[Dataset items]
=======
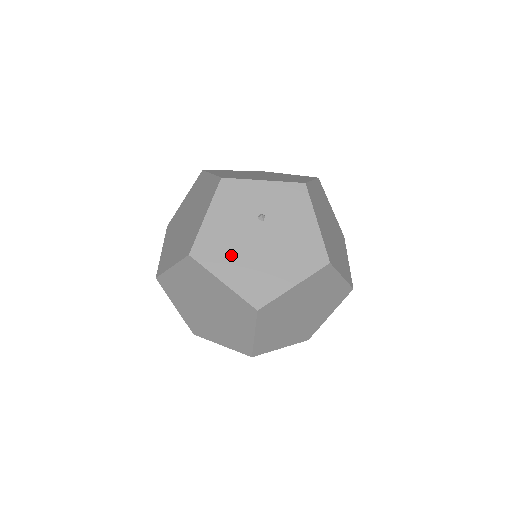
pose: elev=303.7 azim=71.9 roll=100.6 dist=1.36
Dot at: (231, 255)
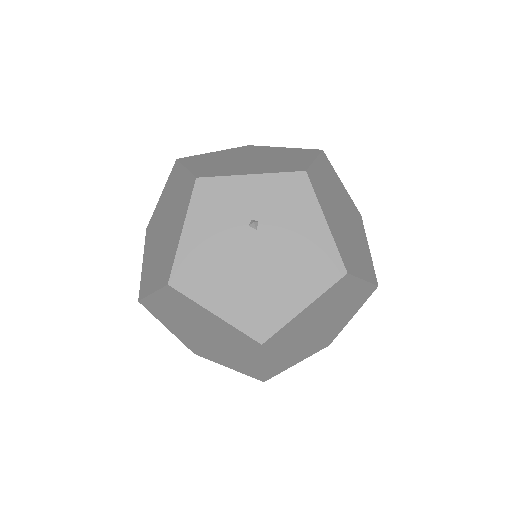
Dot at: (221, 278)
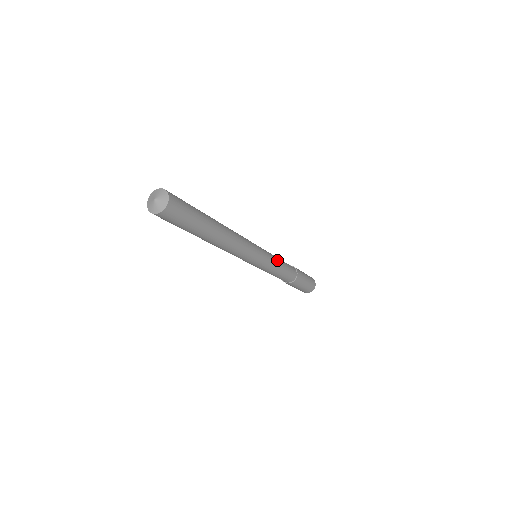
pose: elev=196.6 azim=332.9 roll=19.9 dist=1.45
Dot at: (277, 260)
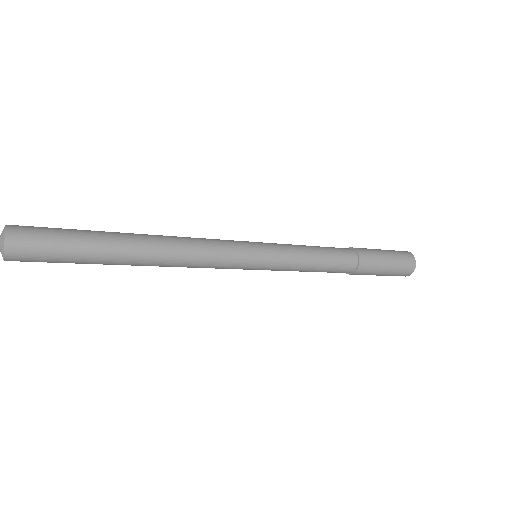
Dot at: (299, 250)
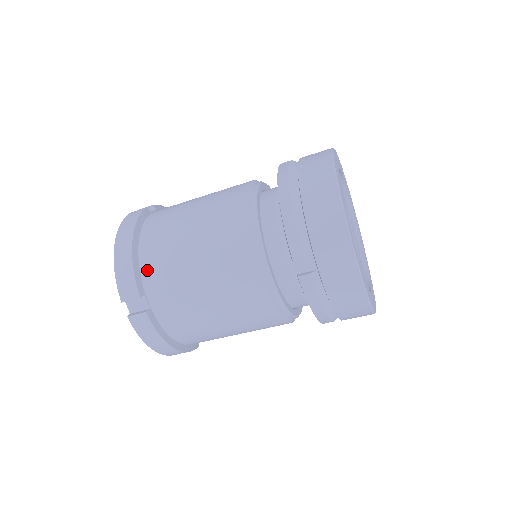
=======
◆ What you will do
Reproduce the lines from the line containing "pose: elev=196.6 azim=332.9" through the end of the items, omitting the pictures. Scale the answer coordinates, meaning the dot's position in the second view, by 1.7 and round them to whole numbers with halves rounded up, leaving all other numbers unchanged.

◆ Solved exercise
pose: elev=196.6 azim=332.9 roll=19.9 dist=1.45
Dot at: (277, 260)
Dot at: (508, 425)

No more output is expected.